The simple statement to a child of “You are weird” cannot only hurt feelings but also self esteem. True, many girls use verbal jabs to bully and ostracize certain girls in the class. Bullying doesn’t have to be hurting another child or taking lunch money, it can also be verbal assaults about the child’s differences. How do teachers and parents put a stop to this and teach the child how to handle this verbal bullying?
How to prevent bullying in the classroom:
From the start, teachers and administrators need to have firm rules in place so all children know what to expect in terms of behavior. Respecting everyone, teachers and other children, is a good place to start. Send out hand-outs on bullying prevention and behavior expectations. Have a do-tell stance on any type of bullying or disrespect. It is true that teachers can’t be everywhere at all times, overseeing if children are on their best behavior, but other kids can bring bullying to the teacher’s attention right away before it gets out of hand. There should be no tattle-telling punishment as teachers need to know if bullying is taking place. A suggestion box can be placed in each hallway outside of classrooms so children can secretly call out the bullying offenders anonymously. No three strikes and you are out type of punishment system either…bullying is a one strike offense and you are severely punished with mandatory counseling will nip the problem in the bud quickly.

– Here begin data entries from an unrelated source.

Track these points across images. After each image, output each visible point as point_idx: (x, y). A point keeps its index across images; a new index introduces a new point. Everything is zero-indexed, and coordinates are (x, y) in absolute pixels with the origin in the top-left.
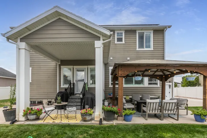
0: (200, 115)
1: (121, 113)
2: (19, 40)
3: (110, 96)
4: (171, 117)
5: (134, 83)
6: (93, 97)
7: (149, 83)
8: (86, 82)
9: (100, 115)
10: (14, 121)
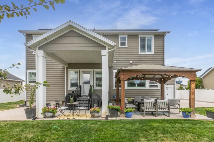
0: (186, 112)
1: (123, 111)
2: (37, 49)
3: (114, 98)
4: (165, 115)
5: (136, 86)
6: (99, 98)
7: (150, 85)
8: (92, 84)
9: (106, 113)
10: (35, 118)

Also every classroom should discuss differences and how this makes the world a more interesting place. Have material on how people in different parts of the world dress, behave, and look. Discuss how those differences make the people unique and interesting…not weird. An open dialogue when a child has a difference such as a limp or a lisp will make the child more accessible and less weird to the other children in class.
How to talk to children who are bullied:
Children who are assaulted verbally for their differences and bullied routinely will have issues with low self esteem and depression over time. Once this starts, more children will ostracize them. So have discussions with the child over how they are unique and how they are not unique. Sure Sammy has a scar but he also plays softball well as the other boys in class. Discuss what makes adults in the child’s life “weird”. Maybe Aunt Sally has six toes or his mother has a fear of swimming. If you look closely, we all have differences that make us unique from other people.

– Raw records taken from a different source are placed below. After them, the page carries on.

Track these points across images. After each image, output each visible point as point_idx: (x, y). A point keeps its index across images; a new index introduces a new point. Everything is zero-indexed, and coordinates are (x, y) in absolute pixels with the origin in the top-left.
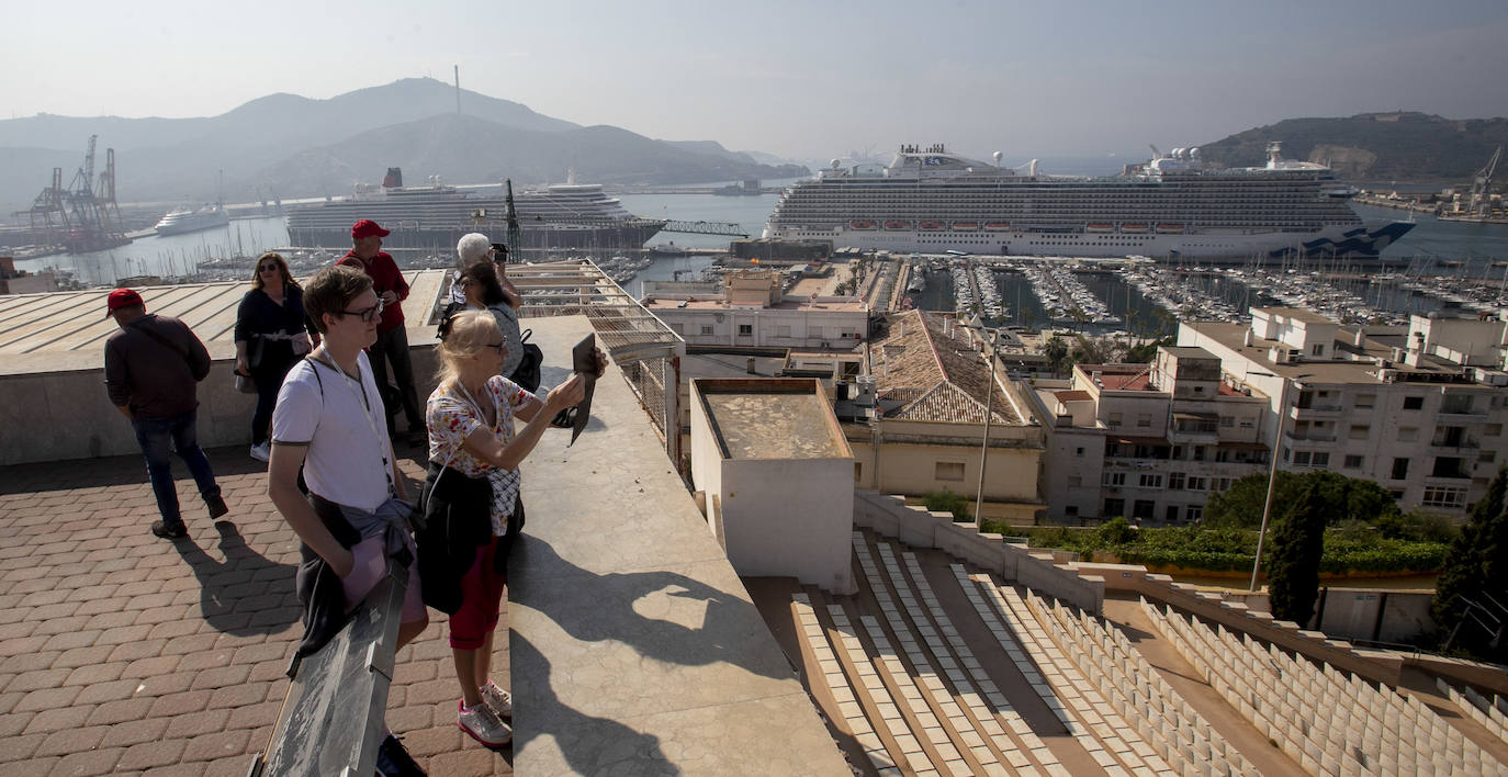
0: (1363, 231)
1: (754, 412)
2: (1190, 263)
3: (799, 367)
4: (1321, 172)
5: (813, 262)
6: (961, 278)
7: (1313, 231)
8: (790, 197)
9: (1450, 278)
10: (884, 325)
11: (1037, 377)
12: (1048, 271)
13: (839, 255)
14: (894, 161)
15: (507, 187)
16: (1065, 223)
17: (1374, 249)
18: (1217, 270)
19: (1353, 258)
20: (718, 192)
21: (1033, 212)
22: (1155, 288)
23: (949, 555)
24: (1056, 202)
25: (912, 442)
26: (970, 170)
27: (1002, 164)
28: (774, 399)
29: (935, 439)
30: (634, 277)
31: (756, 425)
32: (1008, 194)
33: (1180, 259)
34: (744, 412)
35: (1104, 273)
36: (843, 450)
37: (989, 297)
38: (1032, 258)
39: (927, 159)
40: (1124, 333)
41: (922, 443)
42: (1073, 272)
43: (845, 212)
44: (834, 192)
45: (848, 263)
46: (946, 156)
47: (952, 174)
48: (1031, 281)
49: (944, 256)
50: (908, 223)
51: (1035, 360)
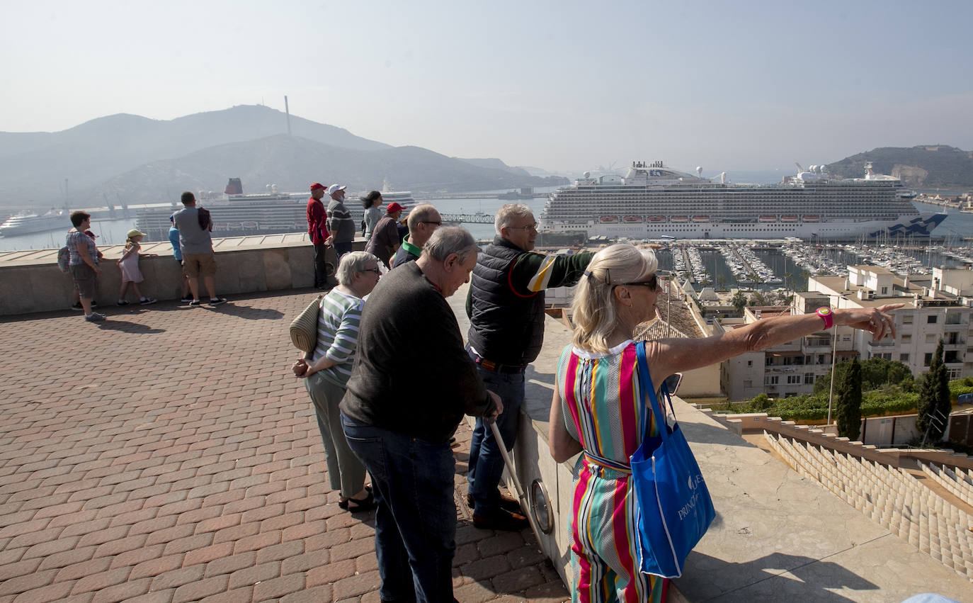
0: (920, 219)
2: (823, 241)
4: (895, 182)
5: (573, 247)
6: (678, 256)
7: (894, 219)
8: (555, 200)
9: (966, 248)
12: (736, 249)
13: (592, 241)
14: (629, 173)
16: (746, 216)
17: (927, 230)
18: (840, 246)
19: (915, 237)
20: (501, 197)
21: (724, 209)
22: (803, 259)
24: (738, 201)
26: (681, 179)
27: (702, 175)
32: (708, 196)
33: (817, 239)
35: (771, 250)
37: (697, 268)
38: (725, 240)
39: (651, 172)
40: (783, 289)
42: (752, 249)
43: (595, 210)
44: (587, 196)
45: (598, 247)
46: (665, 169)
47: (669, 182)
48: (724, 256)
49: (666, 240)
50: (640, 217)
51: (727, 309)
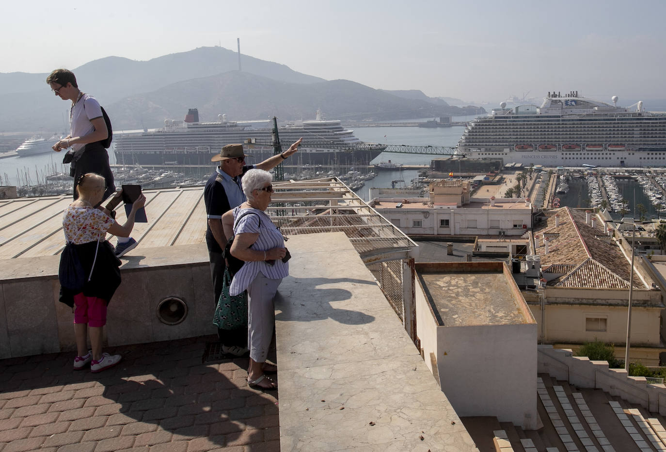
1: (458, 287)
3: (484, 249)
5: (489, 173)
6: (593, 184)
8: (473, 128)
10: (543, 218)
11: (653, 253)
12: (653, 177)
13: (507, 168)
14: (544, 103)
15: (273, 123)
16: (663, 144)
20: (421, 125)
21: (641, 137)
23: (607, 393)
24: (656, 130)
25: (568, 303)
26: (596, 108)
27: (618, 105)
28: (472, 277)
29: (584, 301)
30: (363, 185)
31: (460, 298)
32: (623, 125)
34: (451, 288)
36: (527, 316)
37: (614, 196)
38: (642, 169)
39: (567, 102)
41: (575, 304)
43: (510, 138)
44: (503, 125)
45: (514, 174)
46: (579, 99)
47: (584, 111)
48: (642, 185)
49: (581, 168)
50: (555, 146)
51: (648, 241)
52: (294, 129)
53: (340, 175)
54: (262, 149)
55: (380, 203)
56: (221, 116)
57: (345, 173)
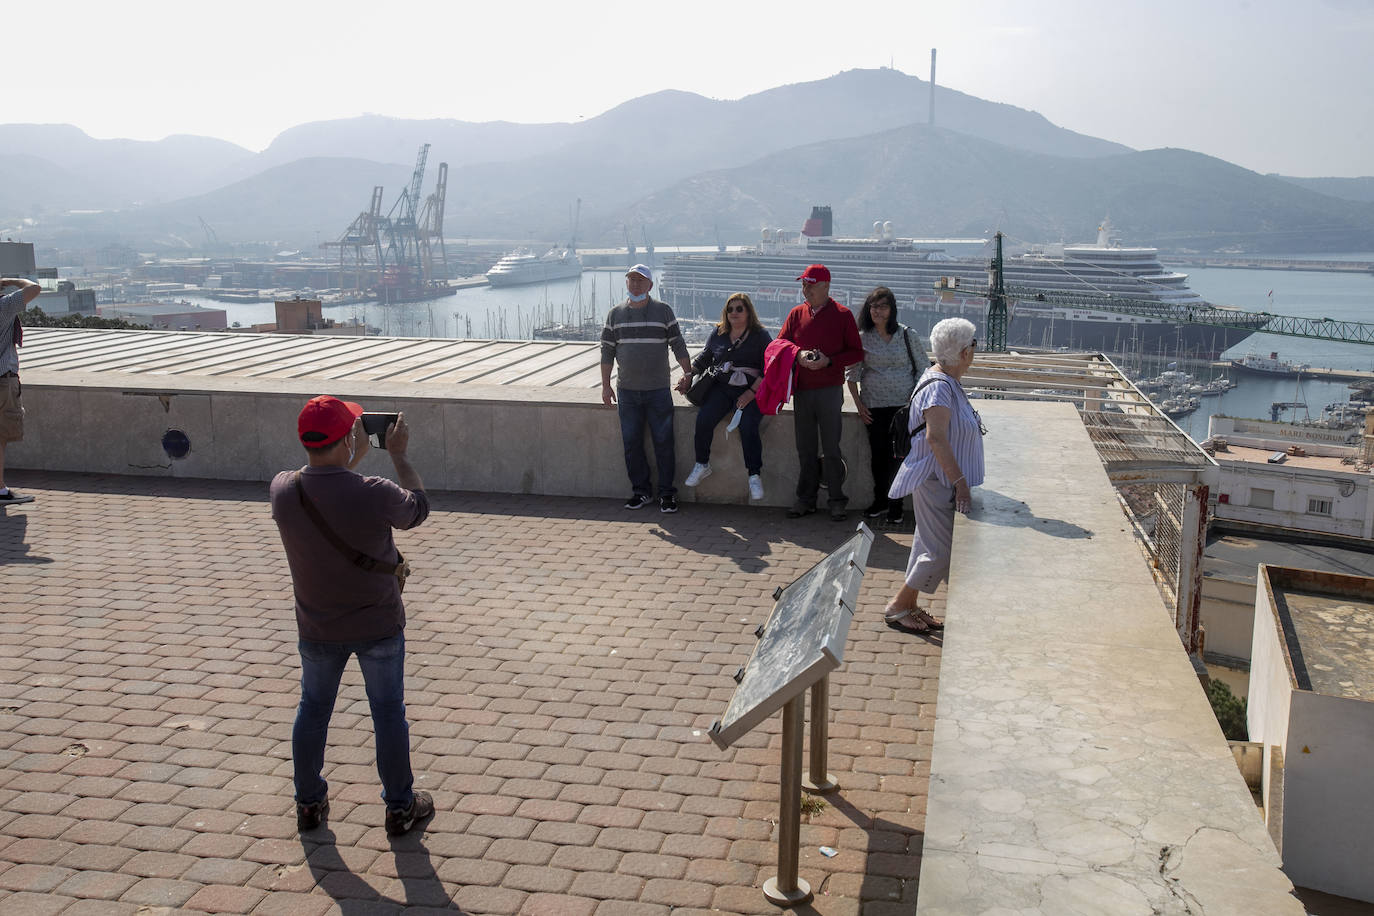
15: (995, 246)
30: (1196, 407)
52: (1041, 264)
53: (1141, 377)
54: (962, 306)
55: (1229, 448)
56: (880, 225)
57: (1155, 374)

The child should be himself no matter what and not try to make others like him by changing. Talk about what he loves to do and how other kids probably have that same hobby. Making friends in clubs after school is a great way to find kids who like to do the same things.
The child who is being bullied may need counseling if it has gone on for a long time. He needs to be reassured that there is nothing wrong with him. Ask how he would feel if a good friend or sibling was being treated this way. It would be wrong as it is wrong for children to bully him.
What parents can do about bullying:
Parents should ban all name-calling from the beginning. It may seem harmless when your child is very young but as they grow up, you don’t want them to use name-calling for bullying. Teach your child to be respectful even when upset or mad at someone. Even kidding around with your child, calling him “Tubby” for his round belly, can begin the spiral into bullying for your child. It seems innocent enough but name-calling quickly can get out of control. It harms children’s self esteem and how they see themselves over time.
If your child is being bullied at school, talk to teachers and principals. If that gets you nowhere and the bullying continues, ask to move your child into a different classroom. Write a letter and send a copy to the school board, this will hopefully make the school take action to protect your child while he is at school. Long term problems could be solved by changing schools. Your child is not learning if he is constantly barraged by teasing, name-calling, and bullying. The school should be a bully-free zone so kids can be educated. Your child should feel safe at school, on the playground, and on the school bus. Don’t stop trying to get action for your child.